Magnetic field induced modification of a first-order ferromagnetic transition in Eu2In

TL;DR

This study investigates how magnetic fields influence the first-order ferromagnetic transition in Eu₂In, revealing a complex two-step transition process without local structural changes.

Contribution

It demonstrates that the transition remains first order up to high fields and uncovers a field-induced splitting of the specific heat anomaly.

Findings

Magnetocaloric anomalies near 25 kOe suggest transition weakening.

Specific heat shows field-induced splitting of the anomaly.
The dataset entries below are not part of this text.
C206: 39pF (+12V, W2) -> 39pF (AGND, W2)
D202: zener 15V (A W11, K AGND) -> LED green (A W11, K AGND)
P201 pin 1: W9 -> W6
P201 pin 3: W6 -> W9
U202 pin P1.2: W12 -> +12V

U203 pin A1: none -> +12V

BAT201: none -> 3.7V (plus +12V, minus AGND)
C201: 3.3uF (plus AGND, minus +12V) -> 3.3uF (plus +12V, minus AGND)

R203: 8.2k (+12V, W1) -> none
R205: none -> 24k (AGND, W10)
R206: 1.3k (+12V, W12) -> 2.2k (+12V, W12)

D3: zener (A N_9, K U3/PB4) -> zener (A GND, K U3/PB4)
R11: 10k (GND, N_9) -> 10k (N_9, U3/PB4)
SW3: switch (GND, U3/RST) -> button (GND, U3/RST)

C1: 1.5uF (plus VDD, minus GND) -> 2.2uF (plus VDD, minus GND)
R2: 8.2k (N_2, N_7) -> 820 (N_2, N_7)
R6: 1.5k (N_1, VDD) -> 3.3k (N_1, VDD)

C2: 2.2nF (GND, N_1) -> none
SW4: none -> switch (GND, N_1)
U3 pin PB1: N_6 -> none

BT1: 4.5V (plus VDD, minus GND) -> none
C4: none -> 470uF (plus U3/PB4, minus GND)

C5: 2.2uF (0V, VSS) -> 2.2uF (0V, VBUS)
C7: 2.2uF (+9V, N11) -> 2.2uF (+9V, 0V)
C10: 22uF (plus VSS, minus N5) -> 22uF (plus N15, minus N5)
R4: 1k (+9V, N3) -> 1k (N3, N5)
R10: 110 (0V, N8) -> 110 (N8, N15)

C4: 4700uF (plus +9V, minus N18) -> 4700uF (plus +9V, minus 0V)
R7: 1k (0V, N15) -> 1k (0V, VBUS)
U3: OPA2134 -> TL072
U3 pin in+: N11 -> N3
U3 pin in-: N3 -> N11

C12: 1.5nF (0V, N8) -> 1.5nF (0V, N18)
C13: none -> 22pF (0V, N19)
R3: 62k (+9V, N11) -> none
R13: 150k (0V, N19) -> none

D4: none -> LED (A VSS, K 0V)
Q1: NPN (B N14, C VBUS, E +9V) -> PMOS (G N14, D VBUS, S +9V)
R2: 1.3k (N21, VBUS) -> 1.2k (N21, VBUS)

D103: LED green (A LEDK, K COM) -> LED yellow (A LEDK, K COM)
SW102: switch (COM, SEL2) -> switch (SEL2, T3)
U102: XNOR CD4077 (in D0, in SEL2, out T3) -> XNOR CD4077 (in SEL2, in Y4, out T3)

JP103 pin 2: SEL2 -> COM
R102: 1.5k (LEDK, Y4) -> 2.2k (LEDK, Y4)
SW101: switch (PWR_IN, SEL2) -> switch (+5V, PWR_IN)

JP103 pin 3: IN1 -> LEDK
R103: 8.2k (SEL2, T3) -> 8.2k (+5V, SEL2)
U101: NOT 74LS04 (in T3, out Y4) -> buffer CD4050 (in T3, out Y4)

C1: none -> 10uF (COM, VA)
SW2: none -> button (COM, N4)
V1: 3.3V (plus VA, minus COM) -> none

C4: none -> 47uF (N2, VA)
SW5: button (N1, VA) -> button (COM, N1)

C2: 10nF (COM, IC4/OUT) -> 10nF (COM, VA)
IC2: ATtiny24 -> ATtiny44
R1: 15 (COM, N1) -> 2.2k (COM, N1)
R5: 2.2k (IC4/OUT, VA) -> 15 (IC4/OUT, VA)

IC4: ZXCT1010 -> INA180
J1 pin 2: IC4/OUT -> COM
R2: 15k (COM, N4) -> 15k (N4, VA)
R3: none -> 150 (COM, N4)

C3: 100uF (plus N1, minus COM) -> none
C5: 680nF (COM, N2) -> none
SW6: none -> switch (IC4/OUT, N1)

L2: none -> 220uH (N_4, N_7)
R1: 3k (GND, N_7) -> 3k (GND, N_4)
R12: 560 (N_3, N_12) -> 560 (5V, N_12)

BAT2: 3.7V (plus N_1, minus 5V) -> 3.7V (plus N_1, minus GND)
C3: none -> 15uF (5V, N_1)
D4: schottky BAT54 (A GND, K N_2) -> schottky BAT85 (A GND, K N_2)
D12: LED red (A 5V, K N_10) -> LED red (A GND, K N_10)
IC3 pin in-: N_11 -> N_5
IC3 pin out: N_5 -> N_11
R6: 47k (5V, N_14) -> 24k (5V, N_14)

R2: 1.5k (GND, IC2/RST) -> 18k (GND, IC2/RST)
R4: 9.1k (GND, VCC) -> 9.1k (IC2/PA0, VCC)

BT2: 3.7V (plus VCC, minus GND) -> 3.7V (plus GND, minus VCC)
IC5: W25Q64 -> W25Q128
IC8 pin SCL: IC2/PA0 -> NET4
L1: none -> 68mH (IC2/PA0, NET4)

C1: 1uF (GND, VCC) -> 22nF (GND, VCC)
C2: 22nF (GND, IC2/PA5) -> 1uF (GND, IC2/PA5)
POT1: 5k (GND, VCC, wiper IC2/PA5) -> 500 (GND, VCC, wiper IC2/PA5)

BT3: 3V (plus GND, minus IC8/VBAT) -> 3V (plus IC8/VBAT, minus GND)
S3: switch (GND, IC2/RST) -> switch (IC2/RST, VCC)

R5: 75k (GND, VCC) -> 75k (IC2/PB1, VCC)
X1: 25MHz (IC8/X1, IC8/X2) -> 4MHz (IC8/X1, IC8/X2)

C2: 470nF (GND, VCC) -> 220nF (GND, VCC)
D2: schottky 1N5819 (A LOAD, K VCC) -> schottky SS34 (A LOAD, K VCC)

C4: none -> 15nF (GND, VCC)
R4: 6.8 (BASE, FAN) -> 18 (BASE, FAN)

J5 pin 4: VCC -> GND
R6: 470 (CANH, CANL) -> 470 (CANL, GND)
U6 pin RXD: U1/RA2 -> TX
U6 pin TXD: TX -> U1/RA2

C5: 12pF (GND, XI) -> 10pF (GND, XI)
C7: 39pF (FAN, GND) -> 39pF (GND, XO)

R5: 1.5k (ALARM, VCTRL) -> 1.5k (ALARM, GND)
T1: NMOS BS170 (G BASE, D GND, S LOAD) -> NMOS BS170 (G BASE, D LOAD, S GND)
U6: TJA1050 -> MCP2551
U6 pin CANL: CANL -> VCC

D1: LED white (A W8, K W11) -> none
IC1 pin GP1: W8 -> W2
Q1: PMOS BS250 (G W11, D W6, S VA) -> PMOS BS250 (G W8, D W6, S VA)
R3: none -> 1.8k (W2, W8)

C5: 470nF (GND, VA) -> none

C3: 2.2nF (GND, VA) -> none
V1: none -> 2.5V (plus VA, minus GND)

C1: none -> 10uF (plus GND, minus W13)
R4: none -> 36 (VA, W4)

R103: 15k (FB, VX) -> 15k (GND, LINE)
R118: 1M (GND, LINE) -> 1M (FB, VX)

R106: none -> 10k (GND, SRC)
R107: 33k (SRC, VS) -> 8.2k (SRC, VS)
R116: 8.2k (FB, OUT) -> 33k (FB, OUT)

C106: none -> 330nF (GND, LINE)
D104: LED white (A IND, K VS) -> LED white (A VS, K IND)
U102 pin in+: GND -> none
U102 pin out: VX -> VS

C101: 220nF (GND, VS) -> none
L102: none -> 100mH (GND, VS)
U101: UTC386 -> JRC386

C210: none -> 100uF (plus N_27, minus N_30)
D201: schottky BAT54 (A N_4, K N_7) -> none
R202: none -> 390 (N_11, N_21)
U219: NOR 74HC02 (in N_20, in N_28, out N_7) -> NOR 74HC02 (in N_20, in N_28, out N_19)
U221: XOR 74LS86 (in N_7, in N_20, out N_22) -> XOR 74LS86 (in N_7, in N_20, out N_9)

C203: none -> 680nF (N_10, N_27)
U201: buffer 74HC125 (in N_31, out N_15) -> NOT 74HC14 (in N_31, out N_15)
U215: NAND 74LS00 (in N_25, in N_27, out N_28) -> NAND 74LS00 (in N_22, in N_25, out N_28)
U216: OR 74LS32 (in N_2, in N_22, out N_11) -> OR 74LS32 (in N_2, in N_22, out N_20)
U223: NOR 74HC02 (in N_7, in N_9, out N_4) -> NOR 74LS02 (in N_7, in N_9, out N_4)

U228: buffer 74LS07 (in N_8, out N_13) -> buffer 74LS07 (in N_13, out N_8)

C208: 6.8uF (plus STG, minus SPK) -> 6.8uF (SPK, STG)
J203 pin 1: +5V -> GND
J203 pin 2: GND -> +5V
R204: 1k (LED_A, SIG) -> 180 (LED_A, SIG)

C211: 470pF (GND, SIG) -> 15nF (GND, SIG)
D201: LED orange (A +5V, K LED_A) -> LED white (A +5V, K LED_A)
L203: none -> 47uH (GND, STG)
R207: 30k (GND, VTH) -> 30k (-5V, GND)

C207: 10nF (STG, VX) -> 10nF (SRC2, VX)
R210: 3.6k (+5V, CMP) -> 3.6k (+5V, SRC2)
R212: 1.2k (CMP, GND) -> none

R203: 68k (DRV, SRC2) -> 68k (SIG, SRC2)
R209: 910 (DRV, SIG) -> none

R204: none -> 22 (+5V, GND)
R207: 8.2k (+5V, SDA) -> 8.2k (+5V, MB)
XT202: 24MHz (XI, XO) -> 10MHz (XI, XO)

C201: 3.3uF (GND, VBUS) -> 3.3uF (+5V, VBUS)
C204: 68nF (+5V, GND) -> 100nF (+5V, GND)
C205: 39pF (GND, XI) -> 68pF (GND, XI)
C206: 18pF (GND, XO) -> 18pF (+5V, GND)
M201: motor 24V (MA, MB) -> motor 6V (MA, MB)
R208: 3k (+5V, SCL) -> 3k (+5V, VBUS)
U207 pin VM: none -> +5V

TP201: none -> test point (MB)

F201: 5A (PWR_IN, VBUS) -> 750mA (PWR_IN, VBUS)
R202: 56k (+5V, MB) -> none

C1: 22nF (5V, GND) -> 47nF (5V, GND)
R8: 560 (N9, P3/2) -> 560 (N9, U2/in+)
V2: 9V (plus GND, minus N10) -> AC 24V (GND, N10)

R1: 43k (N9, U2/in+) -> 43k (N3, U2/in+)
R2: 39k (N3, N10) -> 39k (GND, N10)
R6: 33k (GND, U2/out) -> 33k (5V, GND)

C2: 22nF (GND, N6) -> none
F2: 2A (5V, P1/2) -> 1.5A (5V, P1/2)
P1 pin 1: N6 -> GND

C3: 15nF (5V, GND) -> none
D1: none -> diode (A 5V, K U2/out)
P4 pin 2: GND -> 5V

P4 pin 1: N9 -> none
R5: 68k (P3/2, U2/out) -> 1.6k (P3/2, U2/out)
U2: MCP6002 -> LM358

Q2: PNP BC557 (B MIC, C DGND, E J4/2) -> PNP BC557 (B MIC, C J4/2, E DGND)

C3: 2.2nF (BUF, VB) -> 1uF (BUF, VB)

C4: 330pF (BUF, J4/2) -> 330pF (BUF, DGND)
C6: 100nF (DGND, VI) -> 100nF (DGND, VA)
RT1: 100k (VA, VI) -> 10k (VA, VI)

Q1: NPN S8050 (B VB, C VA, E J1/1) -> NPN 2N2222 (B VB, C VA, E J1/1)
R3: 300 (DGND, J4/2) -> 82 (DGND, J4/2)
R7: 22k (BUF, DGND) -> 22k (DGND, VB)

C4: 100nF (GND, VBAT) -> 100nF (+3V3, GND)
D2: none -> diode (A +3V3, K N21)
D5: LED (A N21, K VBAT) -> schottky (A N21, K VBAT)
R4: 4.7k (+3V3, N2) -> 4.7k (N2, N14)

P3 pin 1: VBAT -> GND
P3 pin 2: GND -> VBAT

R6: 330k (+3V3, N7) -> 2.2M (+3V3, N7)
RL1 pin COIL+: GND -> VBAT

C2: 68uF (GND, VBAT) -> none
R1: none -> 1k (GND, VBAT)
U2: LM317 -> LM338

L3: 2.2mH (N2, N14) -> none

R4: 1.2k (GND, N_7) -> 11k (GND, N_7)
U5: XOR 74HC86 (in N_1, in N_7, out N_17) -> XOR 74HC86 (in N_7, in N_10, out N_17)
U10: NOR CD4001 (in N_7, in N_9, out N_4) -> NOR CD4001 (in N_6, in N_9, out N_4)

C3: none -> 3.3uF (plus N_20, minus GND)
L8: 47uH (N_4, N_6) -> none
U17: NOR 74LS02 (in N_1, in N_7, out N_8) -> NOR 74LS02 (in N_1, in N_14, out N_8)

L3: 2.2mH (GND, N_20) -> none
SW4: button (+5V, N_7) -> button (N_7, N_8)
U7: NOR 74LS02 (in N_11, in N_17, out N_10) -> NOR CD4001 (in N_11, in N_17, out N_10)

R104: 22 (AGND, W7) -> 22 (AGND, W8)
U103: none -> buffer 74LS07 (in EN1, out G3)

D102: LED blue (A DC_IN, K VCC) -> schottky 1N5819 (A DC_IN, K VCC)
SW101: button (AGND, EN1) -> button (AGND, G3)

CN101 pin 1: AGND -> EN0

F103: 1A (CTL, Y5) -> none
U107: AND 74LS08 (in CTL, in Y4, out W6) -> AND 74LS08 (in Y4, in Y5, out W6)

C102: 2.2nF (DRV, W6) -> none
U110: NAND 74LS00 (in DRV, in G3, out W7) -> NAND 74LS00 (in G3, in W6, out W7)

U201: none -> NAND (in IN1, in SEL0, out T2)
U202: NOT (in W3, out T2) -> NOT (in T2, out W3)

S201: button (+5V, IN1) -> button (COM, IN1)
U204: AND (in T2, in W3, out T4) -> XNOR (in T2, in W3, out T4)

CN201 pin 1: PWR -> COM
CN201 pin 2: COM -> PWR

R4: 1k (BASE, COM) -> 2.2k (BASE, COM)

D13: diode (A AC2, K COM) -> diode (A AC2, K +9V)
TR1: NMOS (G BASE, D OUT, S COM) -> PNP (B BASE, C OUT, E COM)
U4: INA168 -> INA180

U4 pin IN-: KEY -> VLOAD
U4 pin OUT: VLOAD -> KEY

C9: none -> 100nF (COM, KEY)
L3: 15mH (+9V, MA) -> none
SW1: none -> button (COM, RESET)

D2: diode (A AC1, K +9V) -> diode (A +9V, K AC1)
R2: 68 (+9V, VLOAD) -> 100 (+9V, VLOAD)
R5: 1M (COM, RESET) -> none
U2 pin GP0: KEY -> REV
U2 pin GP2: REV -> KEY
EXAFS indicates no local structural change under magnetic field.

Abstract

We present a comprehensive study of the temperature- and magnetic-field-dependent magnetization, specific heat, and local crystal structure across the first-order ferromagnetic-paramagnetic transition in Eu$_2$In. Anomalies in the magnetocaloric response are observed near $H \approx 25$~kOe, including changes in field scaling of magnetic entropy, local entropy exponent, and universal master curve, which suggest an apparent weakening of the first-order character of the transition. However, quantitative analysis of the magnetocaloric parameters together with modified Arrott plots demonstrates that the transition remains first order up to at least 70~kOe. Specific-heat measurements reveal a field-induced splitting of the sharp zero-field anomaly into a doublet, providing a natural explanation for the change in the magnetocaloric response. Magnetic field dependent extended x-ray absorption fine structure (EXAFS) measurements show no detectable field-induced changes in the local coordination environment of Eu. We therefore attribute these observations to a magnetic field induced two-step transition process in Eu$_2$In.